The European Union is considering new limits on how children and teenagers use social media, including age thresholds, a possible ban, and staged access based on age, according to European Commission President Ursula von der Leyen.
The practical effect, if the European Commission turns the idea into law, would be a new gate between minors and large social platforms. Platforms could also face a burden they generally prefer to avoid: showing that their services do not harm young users before those users are allowed in.
Von der Leyen said the Commission may bring forward legislation within months, after it reviews recommendations from an expert panel released on July 13. She backed the idea of age-based restrictions, saying: “This is not about whether children can access social media. It is about when social media can access our children.”
What the expert panel recommended
The panel called for a phased model rather than one flat rule for all minors. Its recommendations include no screen use for children under 3, supervised internet access for children under 13, and limits for older teenagers.
That framework would treat social media access less like an on-off account signup and more like a sequence of permissions. Younger children would be kept away from screens or put under supervision, while older teens would still face constraints. The exact shape of those constraints has not yet been set out in legislation.
The panel also recommended making social media companies demonstrate that their products are safe for younger users. Von der Leyen said she supports that approach. For Meta, TikTok, and other large platforms, that would put regulatory attention on design choices such as feeds, notifications, autoplay, and other engagement machinery, the stuff companies tend to describe as personalization when regulators call it addictive.
A proposal is not yet law
Von der Leyen said the Commission will assess the panel’s report and return with proposals “after the summer.” A Commission proposal would still have to pass through the European Parliament and the EU’s 27 member countries before it could become binding across the bloc.

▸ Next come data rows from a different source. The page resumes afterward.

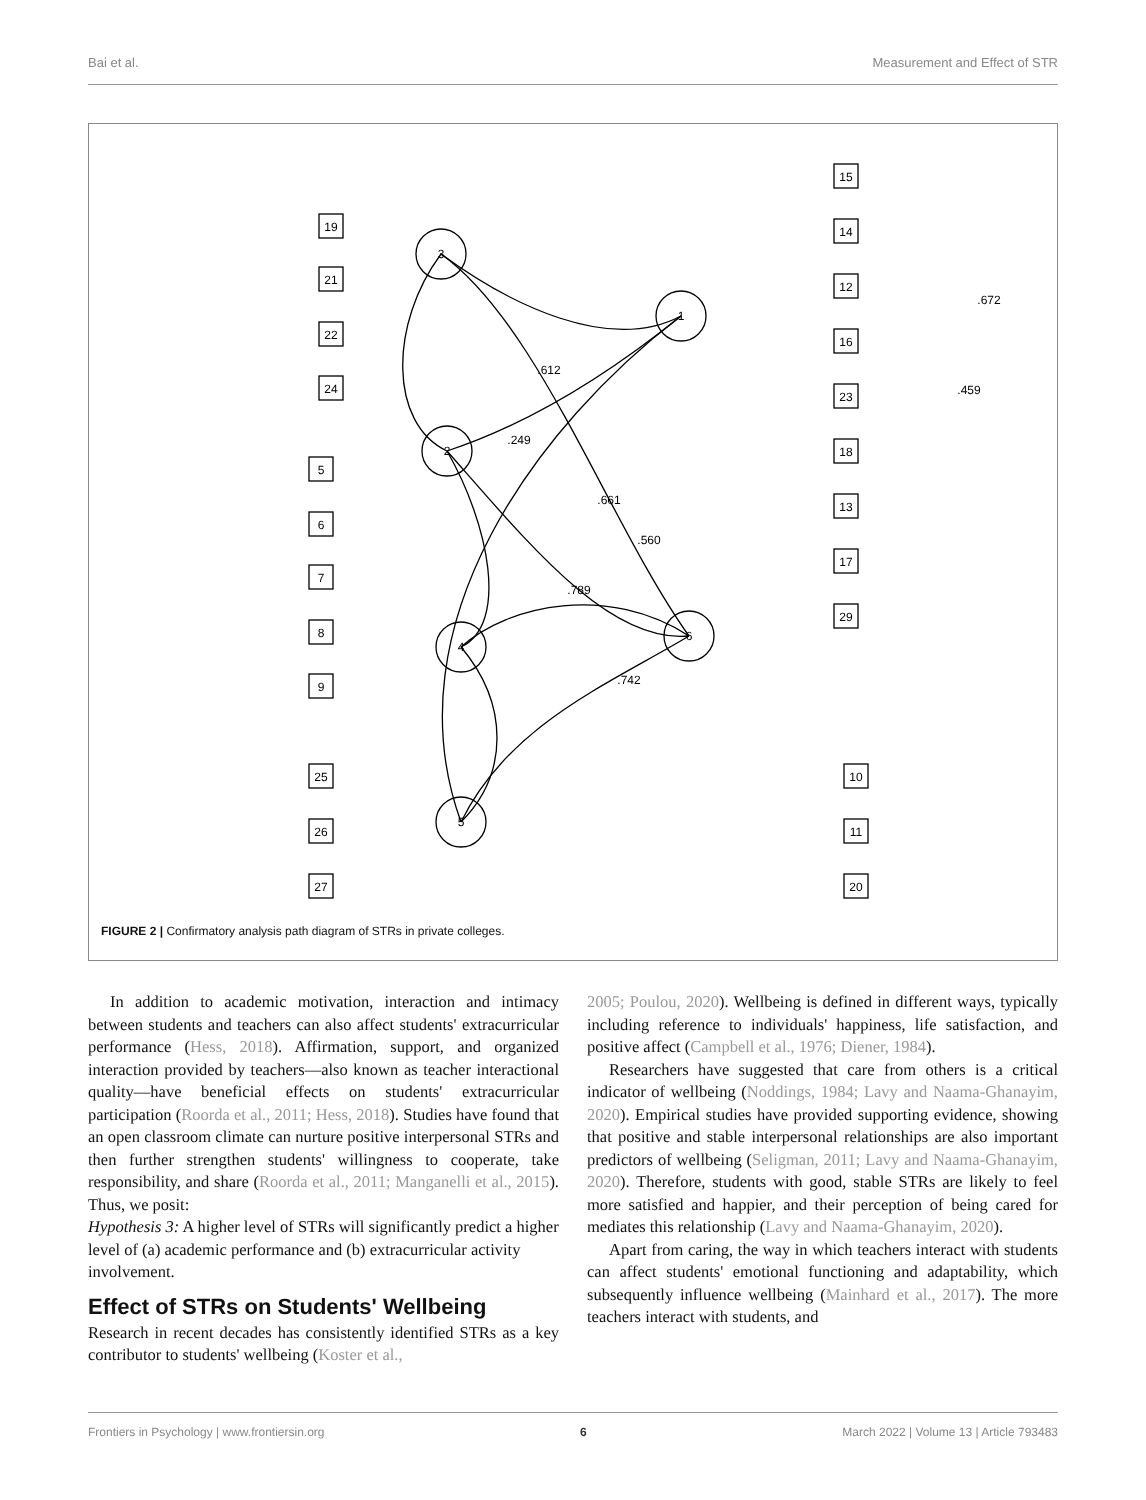Bai et al. Measurement and Effect of STR
3
1
2
4
5
6
19
21
22
24
5
6
7
8
9
25
26
27
15
14
12
16
23
18
13
17
29
10
11
20
.612
.249
.661
.560
.789
.742
.459
.672
FIGURE 2 | Confirmatory analysis path diagram of STRs in private colleges.
In addition to academic motivation, interaction and intimacy between students and teachers can also affect students' extracurricular performance (Hess, 2018). Affirmation, support, and organized interaction provided by teachers—also known as teacher interactional quality—have beneficial effects on students' extracurricular participation (Roorda et al., 2011; Hess, 2018). Studies have found that an open classroom climate can nurture positive interpersonal STRs and then further strengthen students' willingness to cooperate, take responsibility, and share (Roorda et al., 2011; Manganelli et al., 2015). Thus, we posit:
Hypothesis 3: A higher level of STRs will significantly predict a higher level of (a) academic performance and (b) extracurricular activity involvement.
Effect of STRs on Students' Wellbeing
Research in recent decades has consistently identified STRs as a key contributor to students' wellbeing (Koster et al.,
2005; Poulou, 2020). Wellbeing is defined in different ways, typically including reference to individuals' happiness, life satisfaction, and positive affect (Campbell et al., 1976; Diener, 1984).
Researchers have suggested that care from others is a critical indicator of wellbeing (Noddings, 1984; Lavy and Naama-Ghanayim, 2020). Empirical studies have provided supporting evidence, showing that positive and stable interpersonal relationships are also important predictors of wellbeing (Seligman, 2011; Lavy and Naama-Ghanayim, 2020). Therefore, students with good, stable STRs are likely to feel more satisfied and happier, and their perception of being cared for mediates this relationship (Lavy and Naama-Ghanayim, 2020).
Apart from caring, the way in which teachers interact with students can affect students' emotional functioning and adaptability, which subsequently influence wellbeing (Mainhard et al., 2017). The more teachers interact with students, and
Frontiers in Psychology | www.frontiersin.org 6 March 2022 | Volume 13 | Article 793483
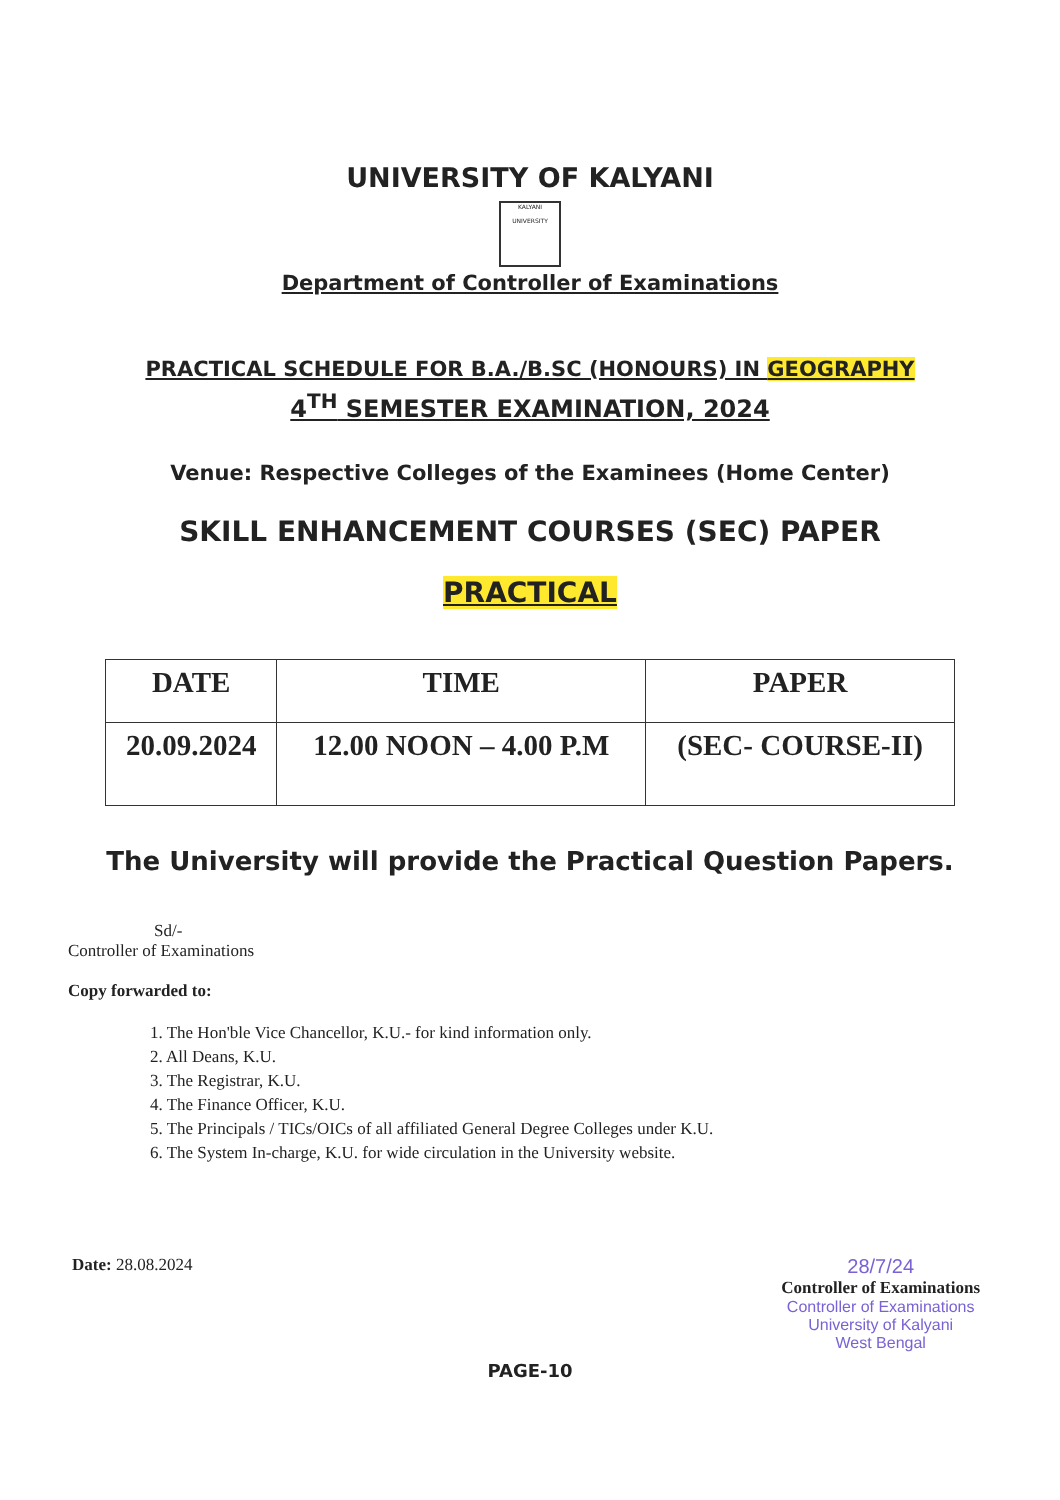UNIVERSITY OF KALYANI
KALYANI
UNIVERSITY
Department of Controller of Examinations
PRACTICAL SCHEDULE FOR B.A./B.SC (HONOURS) IN GEOGRAPHY
4<sup>TH</sup> SEMESTER EXAMINATION, 2024
Venue: Respective Colleges of the Examinees (Home Center)
SKILL ENHANCEMENT COURSES (SEC) PAPER
PRACTICAL
| DATE | TIME | PAPER |
| --- | --- | --- |
| 20.09.2024 | 12.00 NOON – 4.00 P.M | (SEC- COURSE-II) |
The University will provide the Practical Question Papers.
Sd/-
Controller of Examinations
Copy forwarded to:
1. The Hon'ble Vice Chancellor, K.U.- for kind information only.
2. All Deans, K.U.
3. The Registrar, K.U.
4. The Finance Officer, K.U.
5. The Principals / TICs/OICs of all affiliated General Degree Colleges under K.U.
6. The System In-charge, K.U. for wide circulation in the University website.
Date: 28.08.2024
28/7/24
Controller of Examinations
Controller of Examinations
University of Kalyani
West Bengal
PAGE-10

That process matters because the EU can move slowly, and member states do not always agree on how far Brussels should go in regulating online services. Still, a formal proposal from the Commission would put Europe into the same broader push already visible in countries including the UK and Australia, where governments have advanced proposals or active rules aimed at restricting children’s social media use.
The debate is already tied to the EU’s existing platform rulebook. Last week, an EU preliminary investigation found Meta in breach of the Digital Services Act over what regulators described as “addictive” design on Facebook and Instagram. Earlier this year, regulators issued a similar finding against TikTok.
Those findings are preliminary, but they show where European regulators are looking: not just at whether a child can create an account, but at what the service does once the account exists. The next fight is likely to be over proof. Platforms will say their systems are safe enough. Brussels is signaling that, for minors, the companies may have to show their work.
This story draws on original reporting from The Verge.